--- Aim of the task ---
Could you update the entries starting with the line with "History of immunologically mediated disease" and going on through the line with "test between Smart+ Web Conversion", so that "COMPARE MATCHUP" becomes "VIEW MATCHUP" each time it appears, with everything else left unchanged?

*** Entries supplied

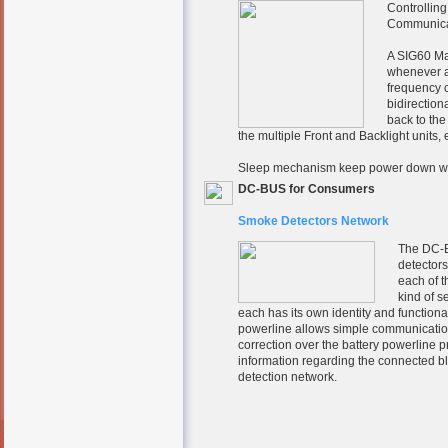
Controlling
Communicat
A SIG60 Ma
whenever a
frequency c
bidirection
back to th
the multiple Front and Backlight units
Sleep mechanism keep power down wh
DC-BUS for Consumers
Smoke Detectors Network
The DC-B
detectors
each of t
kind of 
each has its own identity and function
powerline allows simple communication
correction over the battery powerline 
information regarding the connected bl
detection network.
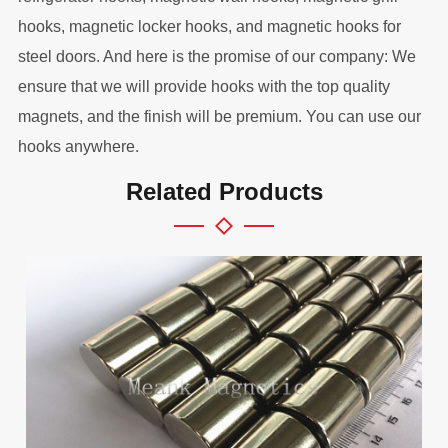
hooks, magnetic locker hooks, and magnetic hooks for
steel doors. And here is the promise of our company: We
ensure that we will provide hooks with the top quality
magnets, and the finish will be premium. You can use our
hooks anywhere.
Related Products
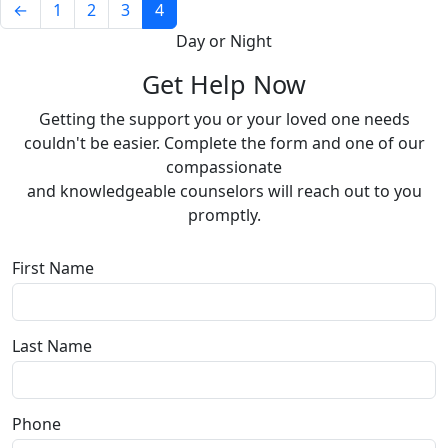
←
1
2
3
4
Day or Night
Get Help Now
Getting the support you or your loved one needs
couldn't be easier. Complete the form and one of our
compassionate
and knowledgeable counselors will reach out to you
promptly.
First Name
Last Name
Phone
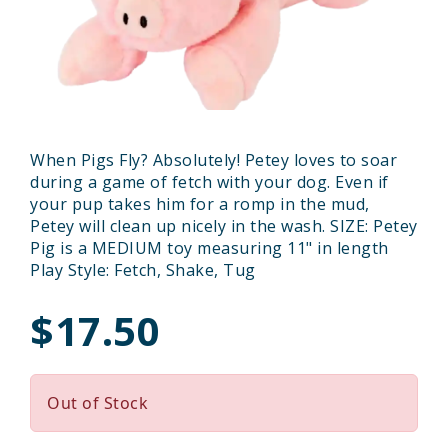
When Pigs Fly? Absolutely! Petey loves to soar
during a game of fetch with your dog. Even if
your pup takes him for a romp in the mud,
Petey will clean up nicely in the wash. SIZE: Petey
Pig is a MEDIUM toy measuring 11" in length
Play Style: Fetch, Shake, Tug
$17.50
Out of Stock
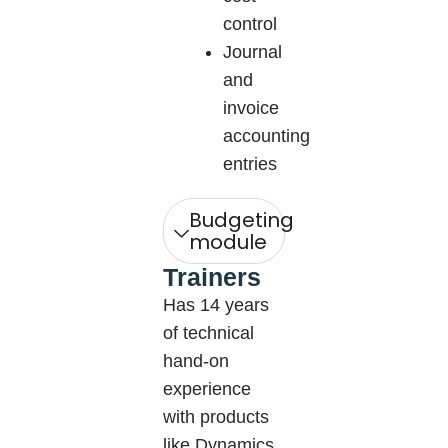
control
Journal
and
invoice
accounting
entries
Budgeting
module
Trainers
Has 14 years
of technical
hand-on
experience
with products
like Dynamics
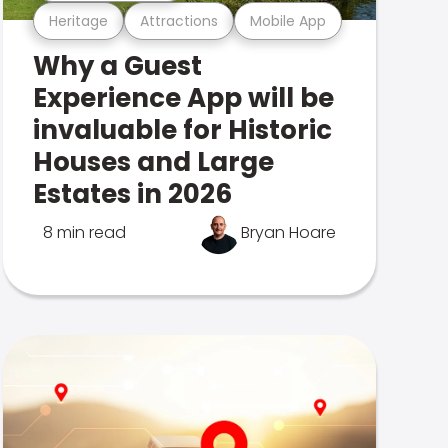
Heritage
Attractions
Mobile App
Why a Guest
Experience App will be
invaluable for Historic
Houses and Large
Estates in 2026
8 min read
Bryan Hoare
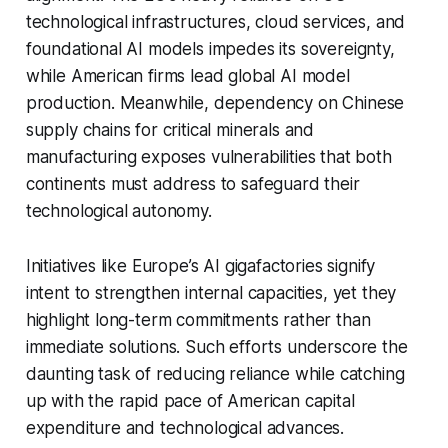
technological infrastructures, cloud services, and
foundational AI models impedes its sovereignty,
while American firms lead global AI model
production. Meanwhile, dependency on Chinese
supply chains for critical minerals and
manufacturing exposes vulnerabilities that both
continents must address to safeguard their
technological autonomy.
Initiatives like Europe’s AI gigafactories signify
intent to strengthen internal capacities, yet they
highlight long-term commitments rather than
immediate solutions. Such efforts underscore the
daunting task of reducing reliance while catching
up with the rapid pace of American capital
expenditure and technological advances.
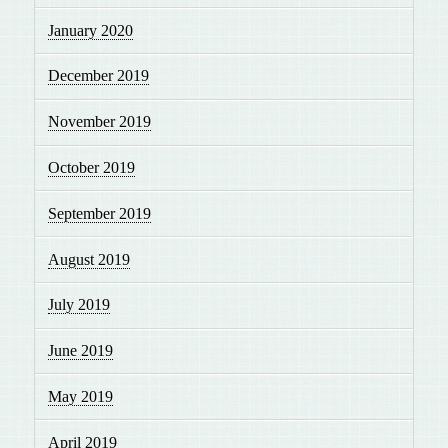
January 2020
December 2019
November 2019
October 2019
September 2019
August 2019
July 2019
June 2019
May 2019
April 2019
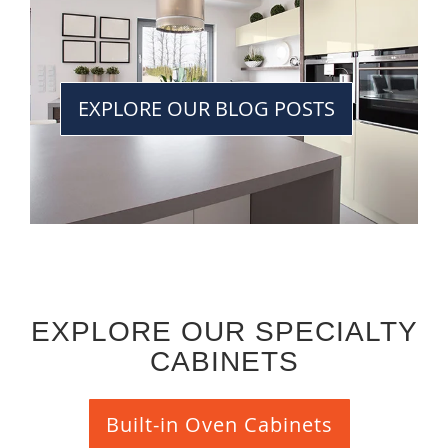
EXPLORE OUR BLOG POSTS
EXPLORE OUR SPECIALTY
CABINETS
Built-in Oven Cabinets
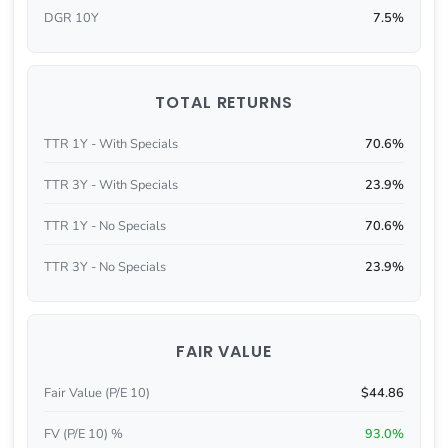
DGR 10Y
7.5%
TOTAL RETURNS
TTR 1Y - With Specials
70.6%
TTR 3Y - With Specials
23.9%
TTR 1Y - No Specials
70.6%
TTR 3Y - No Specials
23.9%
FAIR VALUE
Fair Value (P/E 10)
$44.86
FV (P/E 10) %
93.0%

******
*** Entries supplied

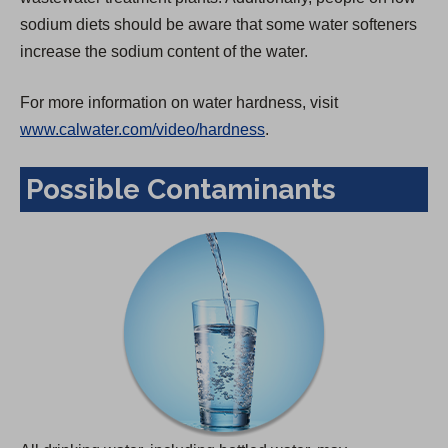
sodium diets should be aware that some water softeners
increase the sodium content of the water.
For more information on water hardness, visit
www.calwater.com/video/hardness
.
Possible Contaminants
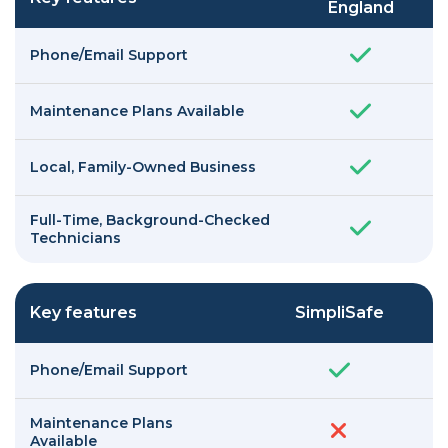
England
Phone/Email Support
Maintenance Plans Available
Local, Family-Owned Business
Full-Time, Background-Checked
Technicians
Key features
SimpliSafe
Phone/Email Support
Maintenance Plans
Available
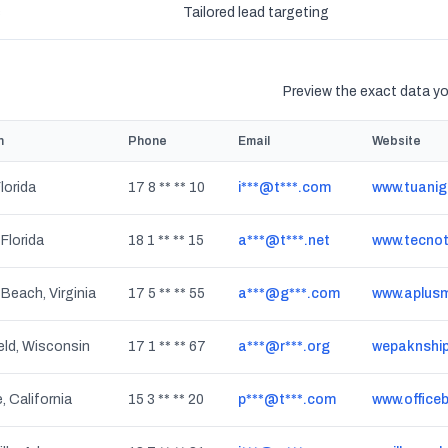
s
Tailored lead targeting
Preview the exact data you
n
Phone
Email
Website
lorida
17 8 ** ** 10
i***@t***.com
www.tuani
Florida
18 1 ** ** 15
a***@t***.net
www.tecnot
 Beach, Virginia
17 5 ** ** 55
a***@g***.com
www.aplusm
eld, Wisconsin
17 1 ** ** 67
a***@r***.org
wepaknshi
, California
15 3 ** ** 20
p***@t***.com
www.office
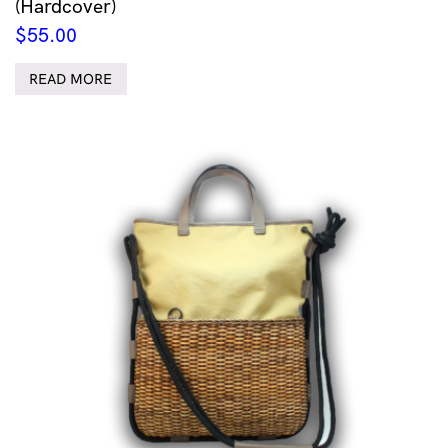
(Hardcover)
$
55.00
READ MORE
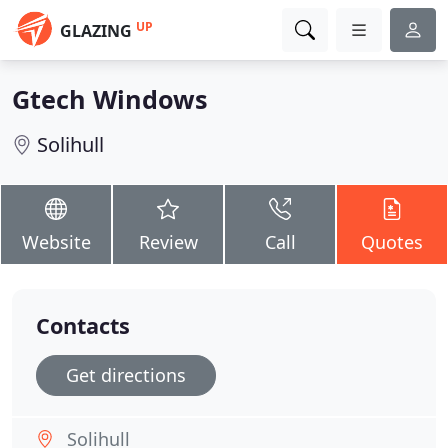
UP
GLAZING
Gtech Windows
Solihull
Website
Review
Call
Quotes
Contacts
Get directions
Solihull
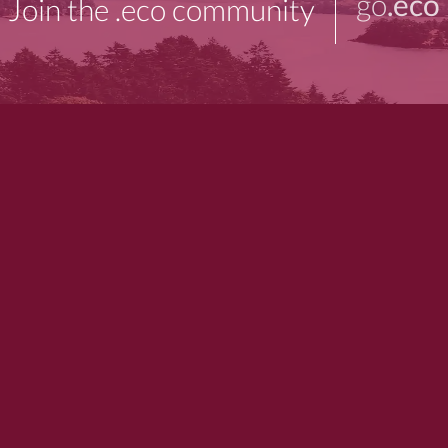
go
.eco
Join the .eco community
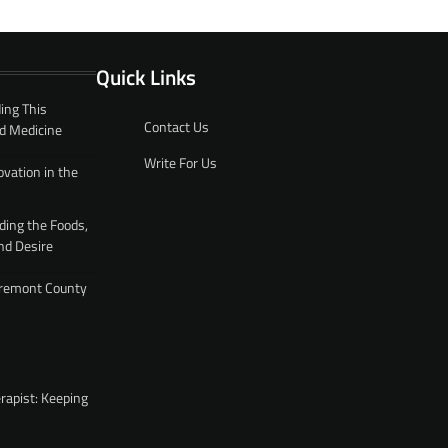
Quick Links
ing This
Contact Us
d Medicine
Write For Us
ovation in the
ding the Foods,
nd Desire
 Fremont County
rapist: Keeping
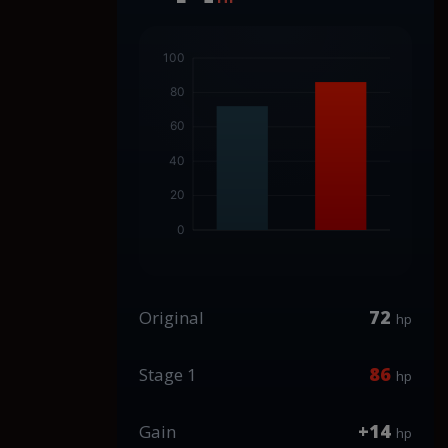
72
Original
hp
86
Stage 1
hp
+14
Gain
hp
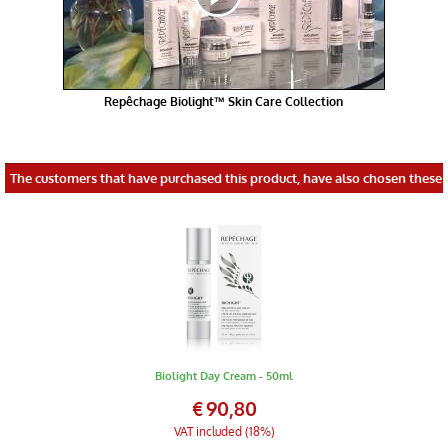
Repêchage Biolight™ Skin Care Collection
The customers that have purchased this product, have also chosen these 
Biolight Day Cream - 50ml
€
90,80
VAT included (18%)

******
*** Entries supplied

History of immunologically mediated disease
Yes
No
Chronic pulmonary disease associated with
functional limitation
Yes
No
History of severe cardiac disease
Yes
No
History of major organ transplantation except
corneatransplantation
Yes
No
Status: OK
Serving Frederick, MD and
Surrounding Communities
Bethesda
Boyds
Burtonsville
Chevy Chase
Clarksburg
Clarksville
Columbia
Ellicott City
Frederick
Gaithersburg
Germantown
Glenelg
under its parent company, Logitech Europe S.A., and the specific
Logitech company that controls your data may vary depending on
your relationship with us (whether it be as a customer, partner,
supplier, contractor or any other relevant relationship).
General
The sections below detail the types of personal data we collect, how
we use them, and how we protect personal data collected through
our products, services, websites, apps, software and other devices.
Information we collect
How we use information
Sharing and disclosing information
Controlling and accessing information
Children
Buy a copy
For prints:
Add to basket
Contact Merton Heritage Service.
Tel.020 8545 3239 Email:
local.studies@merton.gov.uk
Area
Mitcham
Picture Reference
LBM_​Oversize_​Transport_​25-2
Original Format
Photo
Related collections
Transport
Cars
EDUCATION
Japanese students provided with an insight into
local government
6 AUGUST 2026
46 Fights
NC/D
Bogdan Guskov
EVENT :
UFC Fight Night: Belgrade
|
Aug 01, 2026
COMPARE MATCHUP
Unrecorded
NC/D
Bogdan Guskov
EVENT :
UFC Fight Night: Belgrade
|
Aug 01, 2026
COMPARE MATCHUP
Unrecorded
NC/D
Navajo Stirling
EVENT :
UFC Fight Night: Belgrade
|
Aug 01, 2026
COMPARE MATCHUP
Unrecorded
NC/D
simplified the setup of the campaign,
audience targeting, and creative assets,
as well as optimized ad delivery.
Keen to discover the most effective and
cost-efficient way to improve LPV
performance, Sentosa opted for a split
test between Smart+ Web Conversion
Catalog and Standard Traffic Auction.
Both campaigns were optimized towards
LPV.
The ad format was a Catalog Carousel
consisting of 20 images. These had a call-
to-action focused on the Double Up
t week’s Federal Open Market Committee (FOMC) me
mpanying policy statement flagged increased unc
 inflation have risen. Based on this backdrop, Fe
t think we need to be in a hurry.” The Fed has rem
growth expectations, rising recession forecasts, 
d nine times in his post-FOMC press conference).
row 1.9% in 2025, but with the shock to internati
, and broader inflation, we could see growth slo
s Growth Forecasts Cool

******

--- Written reply ---
History of immunologically mediated disease
Yes
No
Chronic pulmonary disease associated with
functional limitation
Yes
No
History of severe cardiac disease
Yes
No
History of major organ transplantation except
corneatransplantation
Yes
No
Status: OK
Serving Frederick, MD and
Surrounding Communities
Bethesda
Boyds
Burtonsville
Chevy Chase
Clarksburg
Clarksville
Columbia
Ellicott City
Frederick
Gaithersburg
Germantown
Glenelg
under its parent company, Logitech Europe S.A., and the specific
Logitech company that controls your data may vary depending on
your relationship with us (whether it be as a customer, partner,
supplier, contractor or any other relevant relationship).
General
The sections below detail the types of personal data we collect, how
we use them, and how we protect personal data collected through
our products, services, websites, apps, software and other devices.
Information we collect
How we use information
Sharing and disclosing information
Controlling and accessing information
Children
Buy a copy
For prints:
Add to basket
Contact Merton Heritage Service.
Tel.020 8545 3239 Email:
local.studies@merton.gov.uk
Area
Mitcham
Picture Reference
LBM_​Oversize_​Transport_​25-2
Original Format
Photo
Related collections
Transport
Cars
EDUCATION
Japanese students provided with an insight into
local government
6 AUGUST 2026
46 Fights
NC/D
Bogdan Guskov
EVENT :
UFC Fight Night: Belgrade
|
Aug 01, 2026
VIEW MATCHUP
Unrecorded
NC/D
Bogdan Guskov
EVENT :
UFC Fight Night: Belgrade
|
Aug 01, 2026
VIEW MATCHUP
Unrecorded
NC/D
Navajo Stirling
EVENT :
UFC Fight Night: Belgrade
|
Aug 01, 2026
VIEW MATCHUP
Unrecorded
NC/D
simplified the setup of the campaign,
audience targeting, and creative assets,
as well as optimized ad delivery.
Keen to discover the most effective and
cost-efficient way to improve LPV
performance, Sentosa opted for a split
test between Smart+ Web Conversion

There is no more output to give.